Local tax court of Düsseldorf rules on transfer of trade tax loss carryforwards following collapse merger of partnership

In a case decided by the local tax court of Düsseldorf (case reference: 11 K 3637/09), a German group streamlined its group structure by merging two corporations that were the sole partners of a limited partnership: the general partner with a 0 % participation was merged into the limited partner with a 100 % participation, with retroactive effect to the end of the previous fiscal year. As a result, the partnership collapsed because, under German civil law, a partnership must have at least two partners or it ceases to exist. The limited partnership had loss carryforwards for trade tax purposes. The tax authorities argued that those loss carryforwards should have been forfeited because of the collapse merger.

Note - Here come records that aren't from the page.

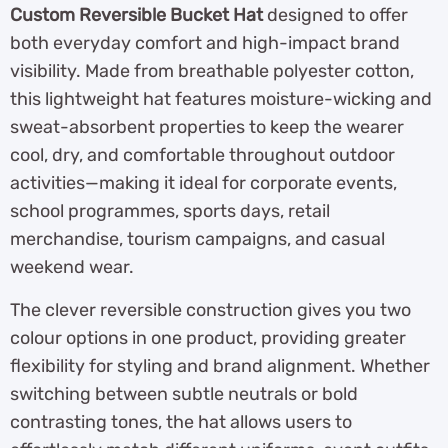
Custom Reversible Bucket Hat
designed to offer
both everyday comfort and high-impact brand
visibility. Made from breathable polyester cotton,
this lightweight hat features moisture-wicking and
sweat-absorbent properties to keep the wearer
cool, dry, and comfortable throughout outdoor
activities—making it ideal for corporate events,
school programmes, sports days, retail
merchandise, tourism campaigns, and casual
weekend wear.
The clever reversible construction gives you two
colour options in one product, providing greater
flexibility for styling and brand alignment. Whether
switching between subtle neutrals or bold
contrasting tones, the hat allows users to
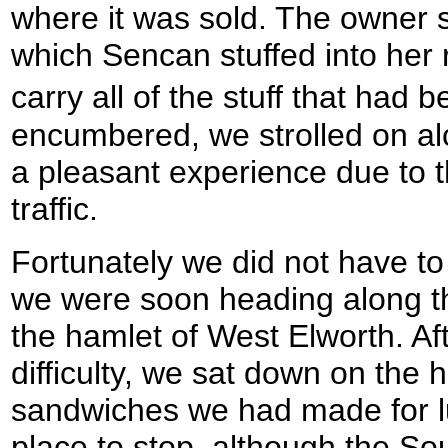
where it was sold. The owner s
which Sencan stuffed into her 
carry all of the stuff that had
encumbered, we strolled on al
a pleasant experience due to
traffic.
Fortunately we did not have to 
we were soon heading along th
the hamlet of West Elworth. Afte
difficulty, we sat down on the 
sandwiches we had made for lu
place to stop, although the S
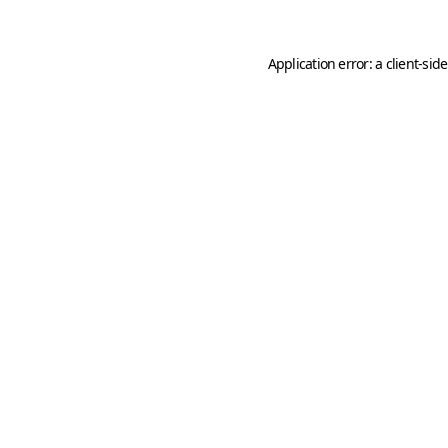
Application error: a
client
-sid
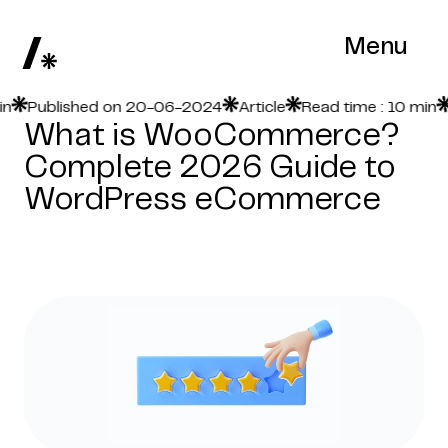
Menu
Published on 20-06-2024
Article
Read time : 10 min
Pu
What is WooCommerce?
Complete 2026 Guide to
WordPress eCommerce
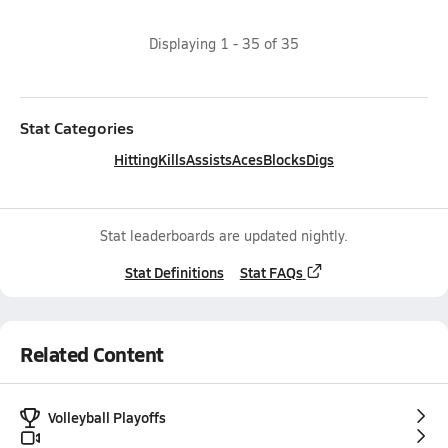
Displaying
1
-
35
of
35
Stat Categories
Hitting
Kills
Assists
Aces
Blocks
Digs
Stat leaderboards are updated nightly.
Stat Definitions
Stat FAQs
Related Content
Volleyball Playoffs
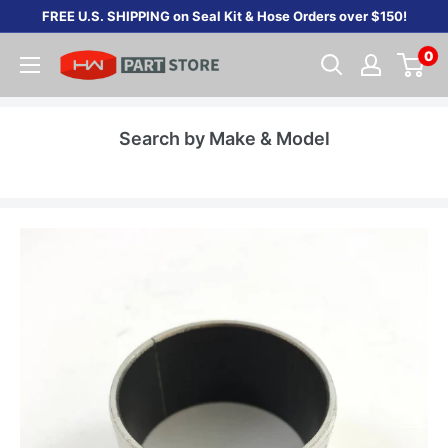
Skip
FREE U.S. SHIPPING on Seal Kit & Hose Orders over $150!
to
0
content
Search by Make & Model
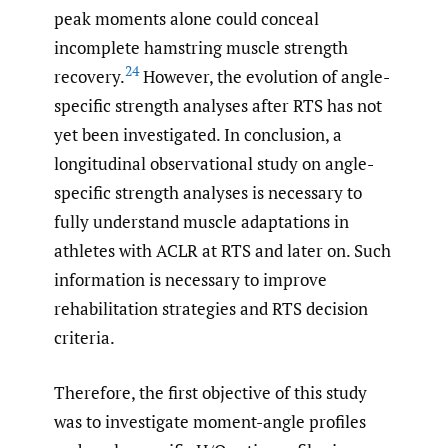
peak moments alone could conceal
incomplete hamstring muscle strength
24
recovery.
However, the evolution of angle-
specific strength analyses after RTS has not
yet been investigated. In conclusion, a
longitudinal observational study on angle-
specific strength analyses is necessary to
fully understand muscle adaptations in
athletes with ACLR at RTS and later on. Such
information is necessary to improve
rehabilitation strategies and RTS decision
criteria.
Therefore, the first objective of this study
was to investigate moment-angle profiles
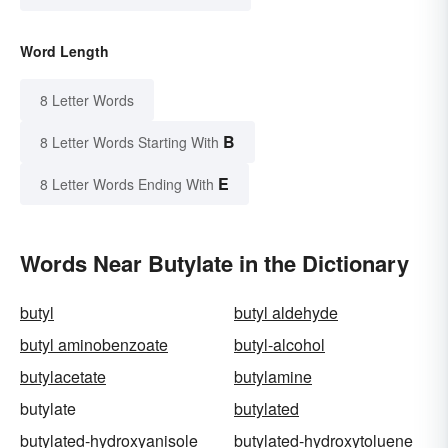
Word Length
8 Letter Words
B
8 Letter Words Starting With
E
8 Letter Words Ending With
Words Near Butylate in the Dictionary
butyl
butyl aldehyde
butyl aminobenzoate
butyl-alcohol
butylacetate
butylamine
butylate
butylated
butylated-hydroxyanisole
butylated-hydroxytoluene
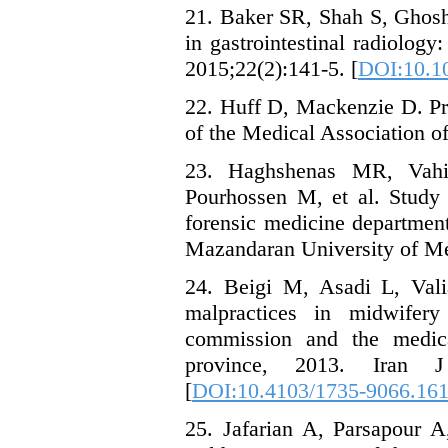
21. Baker SR, Shah S, Ghosh
in gastrointestinal radiolog
2015;22(2):141-5. [
DOI:10.1
22. Huff D, Mackenzie D. Pra
of the Medical Association of
23. Haghshenas MR, Vah
Pourhossen M, et al. Study 
forensic medicine department
Mazandaran University of Me
24. Beigi M, Asadi L, Vali
malpractices in midwifery
commission and the medic
province, 2013. Iran J
[
DOI:10.4103/1735-9066.16
25. Jafarian A, Parsapour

In general terms, a partnership is entitled to use trade tax loss carryforwards only if the loss-using partnership is identical to the partnership that incurred the losses. Consequently, the change of partners results in a partial or total forfeiture of the loss carryforwards. According to the local tax court, the transfer of the partnership’s business to the 100 % limited partner safeguards the identity of the business (no harmful change). The court also clarified that the business that incurred the loss carryforwards must exist only at the time of the transfer: it is not necessary that the business be carried on after the collapse merger (i.e. the loss carryforwards survive even if the partnership’s (former) business is sold).

From a timing perspective, the court clarified that the collapse merger benefits from the retroactive effect of the merger of the corporate partners in the case. The collapse merger into the surviving limited partner is a mandatory consequence. Accordingly, the partnership ceases to exist once the merger of the partners becomes effective for tax purposes. The tax court did not allow an appeal of its decision.